> [WHAT THIS TASK INVOLVES]
Answer these from the forum thread on the puzzle loops:
1. According to the first hint, where is the way out of the loops?
2. Which two puzzles did kratos06 get stuck on?
3. Who, in the post quoted from Anorion, has volunteered to provide hints?

[START OF PAGE EXTRACT]

Okay, got asked this too many times, no this is not a mistake

*How to get out of the loops?*
hint 1 



Spoiler



The way out is on the page the loops start


hint 2 



Spoiler



It looks like a grammatical error, but isn't


hint 3 



Spoiler



There is no cipher, no hidden image, all the directions are on the page itself


----------



## RockCHipRox (Jun 11, 2018)

Hey can anyone help with malware question
Your software licence has expired


----------



## RockCHipRox (Jun 11, 2018)

RockCHipRox said:


> Hey can anyone help with malware question
> Your software licence has expired


Wait i got it


----------



## RockCHipRox (Jun 11, 2018)

Can anyone help with the head mounted question??


----------



## kratos06 (Jun 11, 2018)

Lol,  I got stuck on both the precursor and and ancient mechanism, and both in the end led me to the same page  

Sent from my ONEPLUS A5000 using Tapatalk


----------



## SaiCyo (Jun 12, 2018)

kratos06 said:


> Lol,  I got stuck on both the precursor and and ancient mechanism, and both in the end led me to the same page
> 
> Sent from my ONEPLUS A5000 using Tapatalk


Welcome to the club


----------



## kratos06 (Jun 12, 2018)

Any substantial hint on that loop page?

Sent from my ONEPLUS A5000 using Tapatalk


----------



## Bytebolt (Jun 12, 2018)

Anorion said:


> ^yup, just describe it vaguely, those who have solved it will know
> @SaiCyo has generously volunteered to provide hints, so you can pm him. You can also pm me.
> (in the previous leg, one person directly jumped to the end by incorrectly guessing the answer to one of the questions)


I wonder whom are you talking about... and btw you got me sleepless.... Congrats Digit.... 



kratos06 said:


> Any substantial hint on that loop page?
> 
> Sent from my ONEPLUS A5000 using Tapatalk


Stuck in the loop from hours....

[END OF PAGE EXTRACT]
[START OF PROVIDED MATERIAL]

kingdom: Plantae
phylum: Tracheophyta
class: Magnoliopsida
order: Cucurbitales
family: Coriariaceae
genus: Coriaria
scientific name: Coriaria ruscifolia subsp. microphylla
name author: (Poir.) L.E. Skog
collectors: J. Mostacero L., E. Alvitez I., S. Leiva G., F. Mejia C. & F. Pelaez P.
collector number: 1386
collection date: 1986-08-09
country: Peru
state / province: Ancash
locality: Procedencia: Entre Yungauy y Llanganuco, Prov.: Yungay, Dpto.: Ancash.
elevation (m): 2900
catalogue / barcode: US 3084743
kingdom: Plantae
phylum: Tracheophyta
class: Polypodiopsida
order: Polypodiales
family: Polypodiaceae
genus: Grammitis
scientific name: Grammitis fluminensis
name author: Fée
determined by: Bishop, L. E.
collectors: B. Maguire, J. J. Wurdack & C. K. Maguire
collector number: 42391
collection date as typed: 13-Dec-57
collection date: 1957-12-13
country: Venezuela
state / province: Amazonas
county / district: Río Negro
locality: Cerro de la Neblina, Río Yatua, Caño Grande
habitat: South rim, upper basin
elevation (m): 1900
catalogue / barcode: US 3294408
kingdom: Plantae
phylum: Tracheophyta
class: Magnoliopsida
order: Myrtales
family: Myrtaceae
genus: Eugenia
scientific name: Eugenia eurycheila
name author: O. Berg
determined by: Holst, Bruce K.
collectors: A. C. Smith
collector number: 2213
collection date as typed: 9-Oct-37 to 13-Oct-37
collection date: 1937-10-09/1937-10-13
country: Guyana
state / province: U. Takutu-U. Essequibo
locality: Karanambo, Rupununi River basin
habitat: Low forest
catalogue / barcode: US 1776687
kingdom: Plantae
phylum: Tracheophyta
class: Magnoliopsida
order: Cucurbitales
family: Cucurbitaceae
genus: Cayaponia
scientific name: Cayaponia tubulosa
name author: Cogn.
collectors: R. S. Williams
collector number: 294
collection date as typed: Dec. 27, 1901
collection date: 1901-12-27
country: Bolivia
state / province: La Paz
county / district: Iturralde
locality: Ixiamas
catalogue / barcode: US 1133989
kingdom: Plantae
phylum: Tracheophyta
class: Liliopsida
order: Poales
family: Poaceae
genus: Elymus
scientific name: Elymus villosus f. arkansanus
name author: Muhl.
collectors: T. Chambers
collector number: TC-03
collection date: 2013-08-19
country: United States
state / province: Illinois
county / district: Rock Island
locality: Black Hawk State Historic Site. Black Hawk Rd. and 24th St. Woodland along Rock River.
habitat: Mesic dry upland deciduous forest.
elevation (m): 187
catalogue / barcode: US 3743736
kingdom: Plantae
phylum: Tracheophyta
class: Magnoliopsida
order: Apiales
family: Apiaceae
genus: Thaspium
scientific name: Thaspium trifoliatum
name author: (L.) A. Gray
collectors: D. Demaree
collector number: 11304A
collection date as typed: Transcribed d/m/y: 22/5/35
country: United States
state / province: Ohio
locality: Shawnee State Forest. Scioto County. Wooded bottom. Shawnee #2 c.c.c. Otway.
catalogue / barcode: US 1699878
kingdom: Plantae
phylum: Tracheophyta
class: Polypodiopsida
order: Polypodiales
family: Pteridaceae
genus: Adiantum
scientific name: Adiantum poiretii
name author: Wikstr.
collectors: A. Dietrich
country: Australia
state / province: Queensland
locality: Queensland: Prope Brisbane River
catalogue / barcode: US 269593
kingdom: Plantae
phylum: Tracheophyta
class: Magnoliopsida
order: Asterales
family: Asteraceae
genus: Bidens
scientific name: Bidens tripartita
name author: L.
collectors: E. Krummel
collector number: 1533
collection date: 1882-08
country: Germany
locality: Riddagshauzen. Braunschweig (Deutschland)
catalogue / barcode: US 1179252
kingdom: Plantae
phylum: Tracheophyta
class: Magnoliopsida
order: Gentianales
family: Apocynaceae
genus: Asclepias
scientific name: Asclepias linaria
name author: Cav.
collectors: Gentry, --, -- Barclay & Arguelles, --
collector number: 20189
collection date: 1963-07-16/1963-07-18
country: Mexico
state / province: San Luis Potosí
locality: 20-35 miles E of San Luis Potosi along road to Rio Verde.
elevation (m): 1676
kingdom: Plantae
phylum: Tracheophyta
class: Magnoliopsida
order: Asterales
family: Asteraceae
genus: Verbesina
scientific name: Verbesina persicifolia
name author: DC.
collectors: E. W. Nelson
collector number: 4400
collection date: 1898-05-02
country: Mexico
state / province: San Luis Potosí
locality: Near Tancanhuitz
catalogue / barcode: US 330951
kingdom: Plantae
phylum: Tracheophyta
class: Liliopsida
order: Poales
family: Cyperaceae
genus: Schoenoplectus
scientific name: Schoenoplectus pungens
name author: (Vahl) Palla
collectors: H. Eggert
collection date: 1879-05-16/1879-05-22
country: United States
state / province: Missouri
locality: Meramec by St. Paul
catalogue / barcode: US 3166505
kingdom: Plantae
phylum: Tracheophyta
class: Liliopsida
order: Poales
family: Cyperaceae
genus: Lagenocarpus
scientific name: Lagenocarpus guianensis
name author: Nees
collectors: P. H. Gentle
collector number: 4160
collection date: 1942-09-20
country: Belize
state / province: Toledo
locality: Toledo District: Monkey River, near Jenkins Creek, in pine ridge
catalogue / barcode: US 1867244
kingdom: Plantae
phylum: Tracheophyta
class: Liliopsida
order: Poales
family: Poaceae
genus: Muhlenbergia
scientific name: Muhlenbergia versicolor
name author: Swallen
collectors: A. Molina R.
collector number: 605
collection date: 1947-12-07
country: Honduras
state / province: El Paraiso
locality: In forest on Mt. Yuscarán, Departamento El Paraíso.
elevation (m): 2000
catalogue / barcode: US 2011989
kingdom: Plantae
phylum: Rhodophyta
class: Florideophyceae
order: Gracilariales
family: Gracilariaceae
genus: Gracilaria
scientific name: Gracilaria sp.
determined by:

[END OF PROVIDED MATERIAL]

> [RESULT]
1. On the page where the loops start.
2. The precursor and the ancient mechanism.
3. SaiCyo.